The input:
----------------------------------------

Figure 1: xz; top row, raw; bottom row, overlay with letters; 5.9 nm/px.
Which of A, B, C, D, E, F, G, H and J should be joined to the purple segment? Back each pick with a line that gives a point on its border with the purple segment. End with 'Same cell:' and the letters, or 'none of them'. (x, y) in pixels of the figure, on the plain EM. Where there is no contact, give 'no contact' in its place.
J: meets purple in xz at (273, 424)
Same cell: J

----------------------------------------

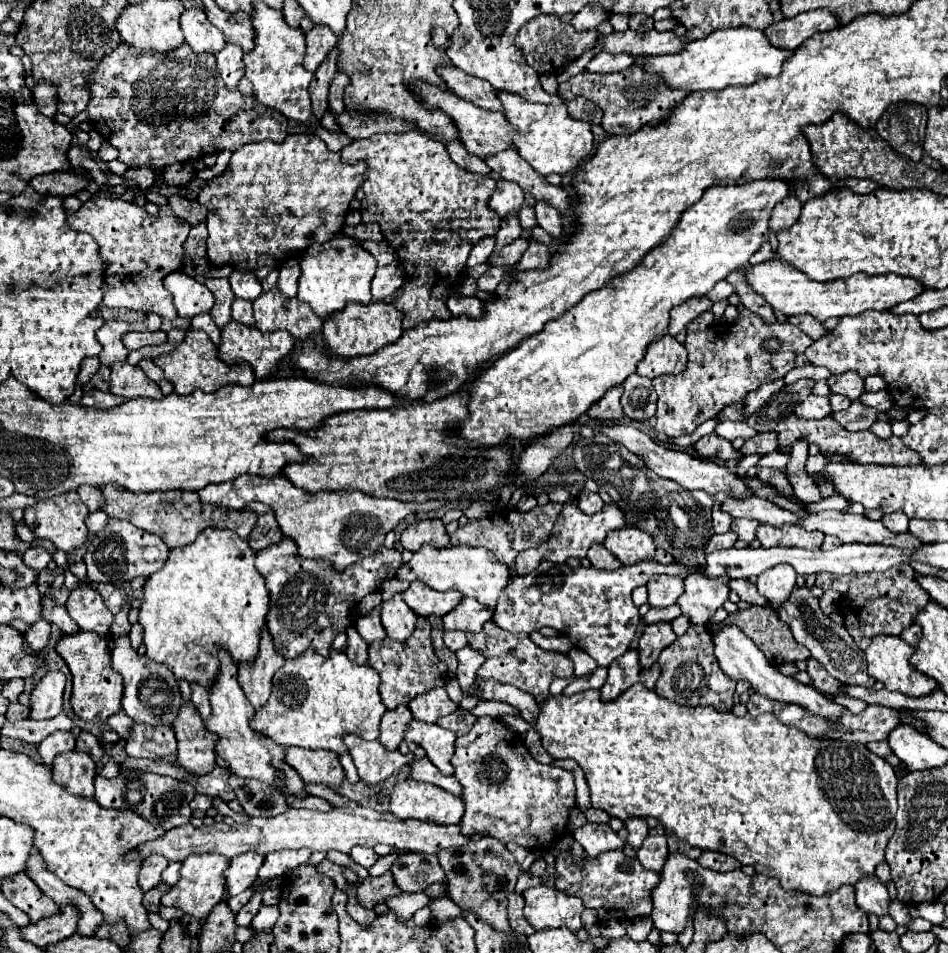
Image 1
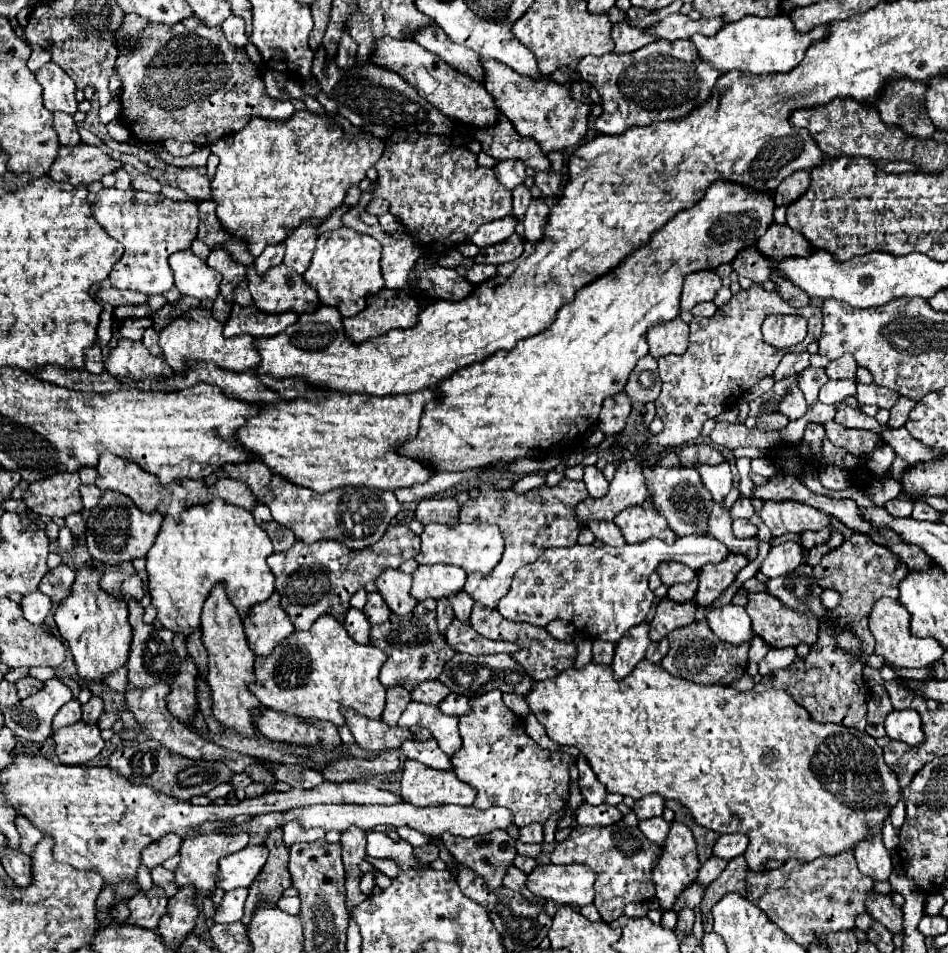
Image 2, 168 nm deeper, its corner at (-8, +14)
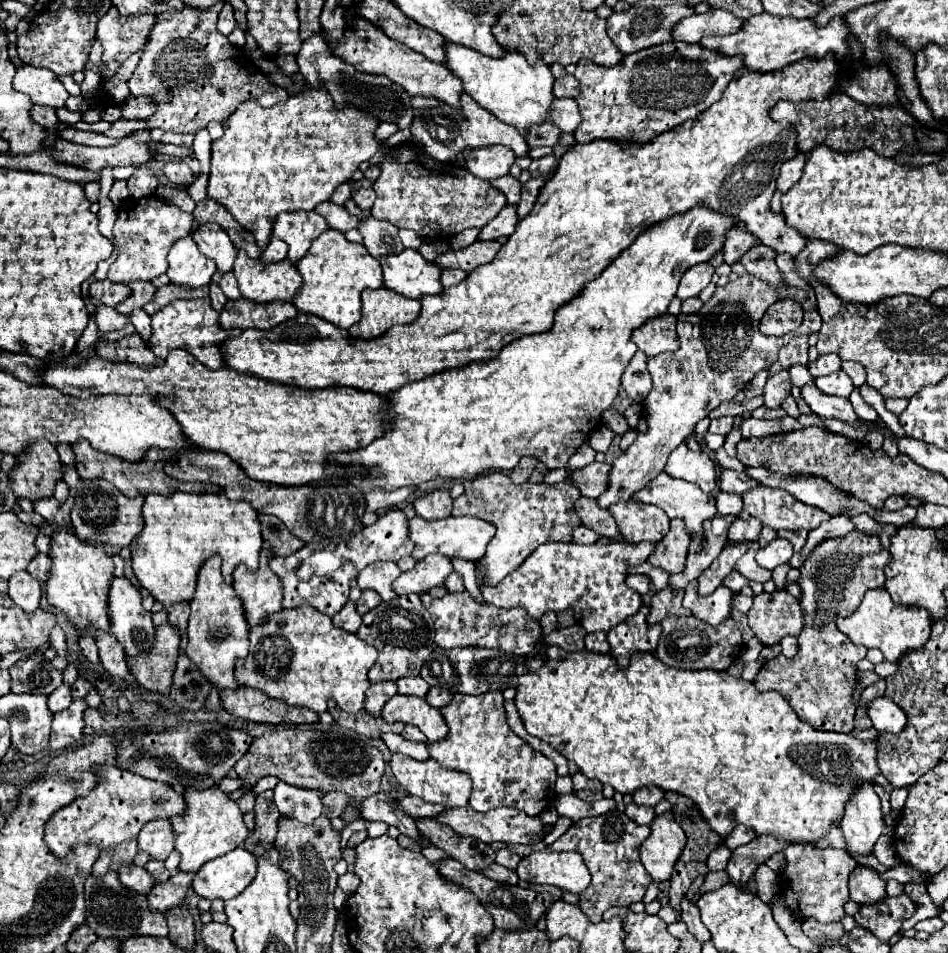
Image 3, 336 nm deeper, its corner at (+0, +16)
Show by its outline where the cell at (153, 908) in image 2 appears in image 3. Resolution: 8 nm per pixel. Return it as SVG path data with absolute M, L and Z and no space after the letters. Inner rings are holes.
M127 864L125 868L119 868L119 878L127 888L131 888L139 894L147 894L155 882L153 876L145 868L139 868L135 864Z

----------------------------------------

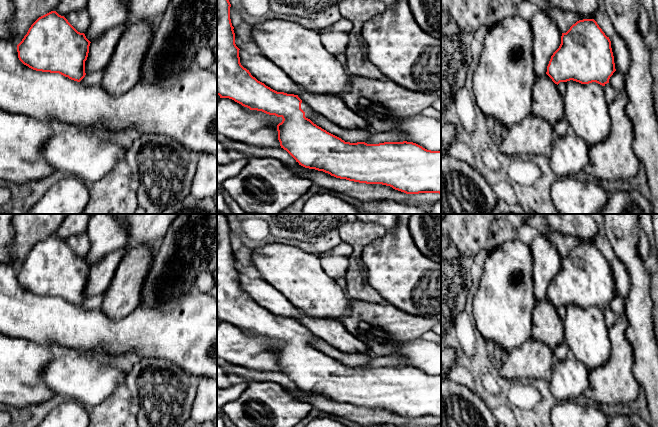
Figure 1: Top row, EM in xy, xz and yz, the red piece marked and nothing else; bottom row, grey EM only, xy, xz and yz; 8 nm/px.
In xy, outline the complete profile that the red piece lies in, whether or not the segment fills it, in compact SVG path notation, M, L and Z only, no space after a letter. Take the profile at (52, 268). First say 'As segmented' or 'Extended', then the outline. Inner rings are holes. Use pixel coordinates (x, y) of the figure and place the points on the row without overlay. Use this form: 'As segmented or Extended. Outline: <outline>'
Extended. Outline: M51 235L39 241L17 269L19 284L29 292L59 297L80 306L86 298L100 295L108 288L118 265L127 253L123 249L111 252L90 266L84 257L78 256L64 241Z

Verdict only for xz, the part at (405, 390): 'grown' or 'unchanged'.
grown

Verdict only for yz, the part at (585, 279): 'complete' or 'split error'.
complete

----------------------------------------

Problem to solve: Copy out each line of the data containing the string "bottom".

Solution:
Figure 1: xz; top row, raw; bottom row, overlay with letters; 5.9 nm/px.
Figure 1: Top row, EM in xy, xz and yz, the red piece marked and nothing else; bottom row, grey EM only, xy, xz and yz; 8 nm/px.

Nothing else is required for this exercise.